Tunisia: Don’t Be Fooled, Returning Islamist Rachid Ghannouchi Is Not a Moderate
“Zionism is both alien and illegitimate in origin: it is a hegemonist and nationalist project rooted and nourished on the traditional European impulse towards expansion and domination. The founding fathers of the Zionist adventure were not in any way believers in Judaism, not even in its distorted, rabbinical form: they were in essence pragmatists who exploited the Jewish heritage as a means to achieve their nationalistic goals. All this, moreover, was done within the broader context of Western strategic hopes for the destabilizing and enfeebling of the Islamic world.”

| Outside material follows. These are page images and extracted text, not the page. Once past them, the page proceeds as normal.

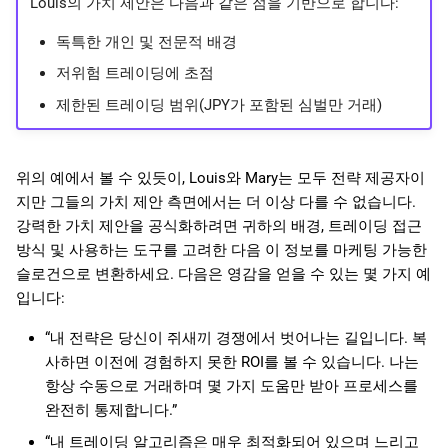
Louis의 가치 제안은 다음과 같은 점을 기반으로 합니다:
독특한 개인 및 전문적 배경
저위험 트레이딩에 초점
제한된 트레이딩 범위(JPY가 포함된 심벌만 거래)
위의 예에서 볼 수 있듯이, Louis와 Mary는 모두 전략 제공자이
지만 그들의 가치 제안 측면에서는 더 이상 다를 수 없습니다.
강력한 가치 제안을 공식화하려면 귀하의 배경, 트레이딩 접근
방식 및 사용하는 도구를 고려한 다음 이 정보를 마케팅 가능한
슬로건으로 변환하세요. 다음은 영감을 얻을 수 있는 몇 가지 예
입니다:
“내 전략은 당신이 쥐새끼 경쟁에서 벗어나는 길입니다. 복
사하면 이전에 경험하지 못한 ROI를 볼 수 있습니다. 나는
항상 수동으로 거래하며 몇 가지 도움만 받아 프로세스를
완전히 통제합니다.”
“내 트레이딩 알고리즘은 매우 최적화되어 있으며 느리고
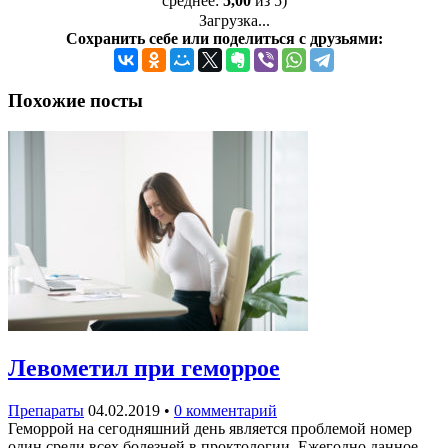
среднее:
5,00
из 5)
Загрузка...
Сохранить себе или поделиться с друзьями:
Похожие посты
Левометил при геморрое
Препараты
04.02.2019
•
0 комментарий
Геморрой на сегодняшний день является проблемой номер
один среди всех болезней в проктологии. Ежегодно данное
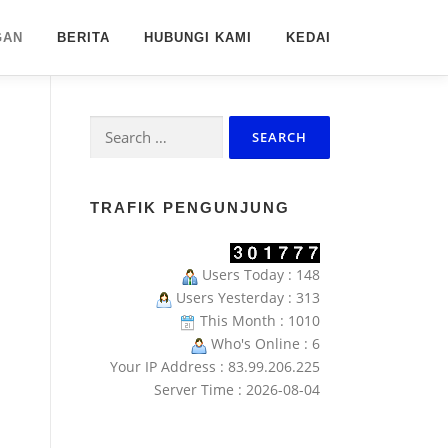
GAN
BERITA
HUBUNGI KAMI
KEDAI
Search
for:
TRAFIK PENGUNJUNG
Users Today : 148
Users Yesterday : 313
This Month : 1010
Who's Online : 6
Your IP Address : 83.99.206.225
Server Time : 2026-08-04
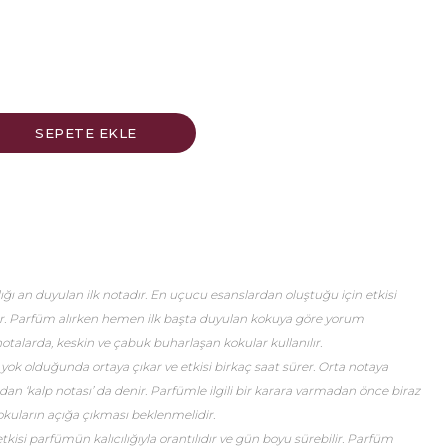
ğı an duyulan ilk notadır. En uçucu esanslardan oluştuğu için etkisi
er. Parfüm alırken hemen ilk başta duyulan kokuya göre yorum
talarda, keskin ve çabuk buharlaşan kokular kullanılır.
 yok olduğunda ortaya çıkar ve etkisi birkaç saat sürer. Orta notaya
an ‘kalp notası’ da denir. Parfümle ilgili bir karara varmadan önce biraz
okuların açığa çıkması beklenmelidir.
etkisi parfümün kalıcılığıyla orantılıdır ve gün boyu sürebilir. Parfüm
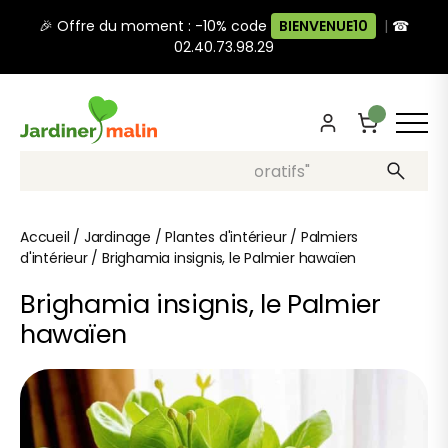
🎉 Offre du moment : -10% code
BIENVENUE10
|
☎
02.40.73.98.29
Recherche, ex: "pots décoratifs"
Accueil
/
Jardinage
/
Plantes d'intérieur
/
Palmiers
d'intérieur
/
Brighamia insignis, le Palmier hawaïen
Brighamia insignis, le Palmier
hawaïen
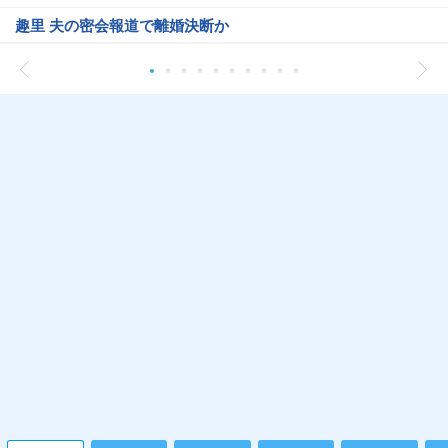
趣里 夫の密会報道で離婚決断か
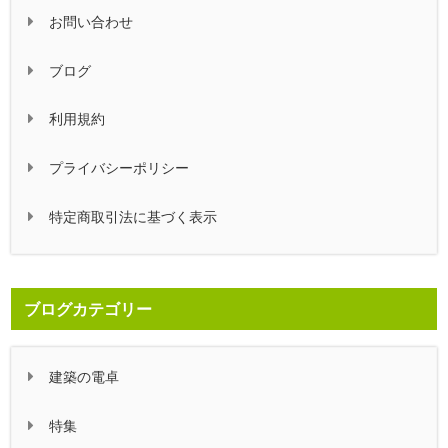
お問い合わせ
ブログ
利用規約
プライバシーポリシー
特定商取引法に基づく表示
ブログカテゴリー
建築の電卓
特集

The above quotation is not from Osama bin Laden, Mahmoud Ahmedinejad, or Hassan Nasrallah. It is penned from the works of Rachid Ghannouchi, the world’s favorite “moderate” Islamist Tunisian leader who has recently announced his intention to return home following a two-decade exile in London. The interim post-Ben Ali Tunisian government has annulled his life sentences, promised to release all political prisoners, and has legalized the formerly banned and repressed Islamist party, Al-Nahda, which Ghannouchi heads. Ghannouchi, once-called a “democrat” by Harvard Law Professor and Islamic studies expert Noah Feldman,[2] a “progressive” by the New York Times,[3] and a moderate by countless other analysts, has vowed to reenter the Tunisian scene in force and will be the greatest wild card in the political scene for the months to come. By pledging to participate in the political process and pontificating on his democratic bona fides, Ghannouchi has encouraged the West’s view of him as a repressed democrat. However, he is far from the liberal pluralist others claim he is. Don’t believe my words on the subject, just read his.